Greeting

Karibuni! The Lord is good! My name is Brandon and the Lord has done mighty things in my life. I am a missionary in Moshi, Tanzania and God is doing good things for us here at Treasures of Africa Children's Home. This website was created to share that story with friends, family and supporters in the states. I also from time to time will share some thoughts on other stuff as well. Each of the entries are a story of what the Lord is up to and to Him be all glory. Please feel free to send comments and questions to me at bmstiver@gmail.com. Thanks for visiting the site and I hope the Lord blesses you as you poke around.

Peace and Grace,
Brandon Stiver

Saturday, November 27, 2010

Of Storms and Reflections

Before I get going on this blog, I feel like I should have literary integrity and come clean with you. Writing this blog was my back-up plan for the evening. I was supposed to skype with my folks followed by Melissa. However, I live in Tanzania and simple things don’t always go according to plan. Instead of skyping with loved ones on this Thanksgiving weekend, its been one thing after another keeping that from happening. Thursday the internet was down all day, Friday the power was out altogether, today everything was good to go except that a power surge fried the network switch for the internet upstairs and I have no way of getting on to skype. However, the good news (aside from “talking” with all of you lovely people) is that it gave me time to run to the store to pick up a few essentials and in the process found that my most frequented store has begun carrying Mountain Dew. Thank you Lord. I’m not much of a soda drinker these days, but MD has a special place in my heart. During high school I hit that drink hard; I consistently had a Blood-Mountain Dew Content Level of .08 or higher. I was legally stoked/hyper. Good times, good times. Makes me think back on life, ah the memories.

_TASKS TO COMPLETE:_
1. Answer these about the blog post from Tanzania, giving each answer on its own line marked to match:
(a) In what town and at what children's home does Brandon serve as a missionary?
(b) What drink had Brandon's most frequented store begun carrying?
(c) On the day of the entry, what kept him from getting on Skype?
2. Please carry the blog post from Tanzania forward, picking up right after its final sentence.

_GIVEN DATA:_
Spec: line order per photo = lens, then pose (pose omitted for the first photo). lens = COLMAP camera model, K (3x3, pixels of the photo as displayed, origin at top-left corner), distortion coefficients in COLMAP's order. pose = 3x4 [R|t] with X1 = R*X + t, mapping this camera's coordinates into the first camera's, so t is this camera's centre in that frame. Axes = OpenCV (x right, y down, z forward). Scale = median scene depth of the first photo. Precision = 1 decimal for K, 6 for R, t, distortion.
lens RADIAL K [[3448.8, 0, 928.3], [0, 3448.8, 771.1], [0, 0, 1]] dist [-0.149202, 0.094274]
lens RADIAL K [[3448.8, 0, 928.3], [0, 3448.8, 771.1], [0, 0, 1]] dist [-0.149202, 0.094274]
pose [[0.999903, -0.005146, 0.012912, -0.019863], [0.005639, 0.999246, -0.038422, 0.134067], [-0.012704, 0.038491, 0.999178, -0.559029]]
--
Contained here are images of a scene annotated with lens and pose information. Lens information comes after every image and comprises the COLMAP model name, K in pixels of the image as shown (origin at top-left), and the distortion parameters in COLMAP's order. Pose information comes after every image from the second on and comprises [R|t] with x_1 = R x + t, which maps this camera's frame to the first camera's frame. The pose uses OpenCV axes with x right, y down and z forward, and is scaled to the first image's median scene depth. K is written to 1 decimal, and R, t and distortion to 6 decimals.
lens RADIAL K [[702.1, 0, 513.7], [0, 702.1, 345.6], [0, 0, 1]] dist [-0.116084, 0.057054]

_NUMBERED ANSWERS:_
1.
(a) Moshi, Tanzania, at Treasures of Africa Children's Home.
(b) Mountain Dew.
(c) A power surge fried the network switch for the internet upstairs.

2.
Speaking of reflecting on life (forgive my lame transition), this weekend offers me a unique opportunity to reminisce. I received an email on Thursday informing me that I’d be preaching this Sunday at ICC. Not uncommon to find that out only a few days before getting up there. I began preparing last night and I as I was asking the Lord what to speak on, he gave me the words “heartbreak” and “loneliness.” I didn’t really know what to do with those, but then He guided me to Mark 4:35-41. The first scripture that I ever preached on and haven‘t preached on against since.

My final semester of college was nuts. I did 21 units on top of working and only the Lord got me through it all. One of my classes was an upper division class on The Gospel of Mark. I loved that class and the culmination was my 14 page exegetical analysis paper on Mark 4:35-41. I was quite proud of the paper and while the Bible is enormous, I do fancy myself somewhat of an expert on those seven verses. I took all that info and crammed it into a sermon that I delivered in the Tanzanite capital of the world, Mererani, Tanzania two and a half years ago.

I’ve noticed that when I preach, and also when I write, I tend to speak out of what the Lord is teaching right then. That was certainly the case when the Lord opened my eyes to this passage that I subsequently preached on. I’ve written about what was going on in my life at that time, so I won’t bore you all with that rabbit trail. Needless to say, life was tough. I grew more in that season of my life than perhaps any other. It wasn’t pretty though; it truly was a storm like the one in this passage. The change towards righteousness took place not out of a joyous victory, but rather heartbreak. I was confused, sad and lost. The Lord spoke to me out of the storm and took me so radically in a new life direction that I stand on the other side of that storm and thank the Lord that He not only calmed the wind and waves, but used the storm to bring me to where I am today.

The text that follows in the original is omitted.